…Claire’s father informed her she was an extra terrestrial with telepathic powers…
The Genkle Proof
Claire went to bed. She was nauseous and dizzy and felt like she was being crushed by an impossible weight. She drifted in and out of sleep and continued to think she was crazy. She hoped she was crazy.
After three days of this her father informed her it was time to receive the proof. He drove her up to College Town and told her to knock on the door of his friend Barb's real estate office. It was noon and the sun made her feel helpless. Barbs played bridge with her parents. An eloquent card on the door to her office read OUT TO LUNCH.
That's me, Claire thought, and banged on the glass, rattling the venetian blinds on the other side.
"It's open. Please lock the door after you come in."
Barbs was behind her desk in her wheel chair. Her gold and mahogany helmet of hair was confidently stiff. Her expression was pleased. “I appreciate how strange this must be. Please." She gestured to a chair. "Like your dad said, this will only take ten minutes and then you'll understand we are not out of our minds. The truth will no doubt still take some time getting used to, but you will understand what is true. Your dad can't do this because it'd be too intrusive."
"You're..."
"I am. I am a Dalton. I'm going to tell you about something I placed in you last night. It's in your brain right now and I know you haven't shared it with anyone else because I tagged it."
"You can read my brain?”
"As a Dalton, I can send specific experiences to other Daltons, or I can pull them. With the specific experiences, Daltons can’t read thoughts, but we can see and hear and get some tactile experiences and some emotions.”

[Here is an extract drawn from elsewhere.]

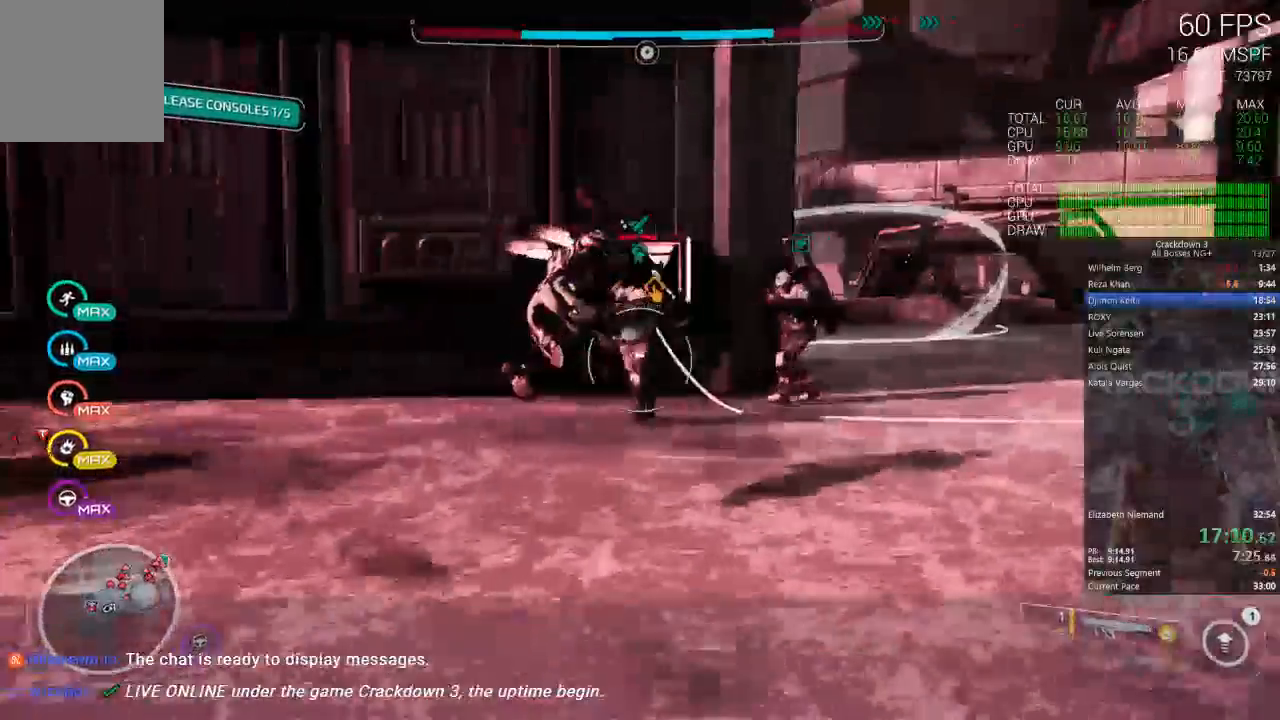
Gameplay with a controller (Xbox layout); each line is a JSON object with the inputs held at the frame after it. "events" lists button and stick changes between this image and that frame as [ms after this image, input, new state], when the widget could be followed in between. Not read: R2 START.
{"buttons": ["L1"], "left_stick": "right", "right_stick": "center"}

Her personal world was no longer hers. Her secret. Icy sweat raced across Claire's shoulders and back. Claire started to shake. She looked to the door she'd just locked. Her father had said if she went to see Barbs he would never talk about Daltons again unless she brought them up. She'd technically fulfilled her end of the deal. She could get up and leave right now, and go back to bed.
Barbs said, “Stay with me, Claire. I didn't pull from you and I'm not going to pull from you. Your father and I will never pull from you unless there is a grave emergency. Daltons don’t lie. Not because it's bad to lie, we just can't. Take a second. You should be able to tell I'm speaking the truth."
There were framed posters of exotic locations on the wood paneled walls. There were plastic flowers in ceramic vases painted gold and black. A computer took up most of Barb's desk. It looked like several carboard boxes of different sizes glued together. The wall to wall carpet was lime green. Barbs was right. She didn't doubt Barbs. She didn't know why but she trusted what Barbs was saying. But like with her father, it was the trust that was making all of this so difficult. "I think the feeling, the believing stuff - that's what's making me feel fucked up, which I know doesn't make any sense."
Barbs beamed and a golden wire running across the top of her upper teeth shimmered. “The Genkle.”
Claire instantly knew what Barbs was talking about. She’d been thinking about the Genkle ever since she woke up this morning. It was a fragment of a dream. A hazy afternoon beach. The solitude. The idea of the Genkle. It didn't mean anything, but there it was.
She opened her mouth and Barb lifted a veiny hand. “Right? There, yes. But I need to say it first. The hazy afternoon beach. The solitude. The Genkle. There you are. There is no way I could have known about that. This isn't a magic trick. You can settle down because you know what's true."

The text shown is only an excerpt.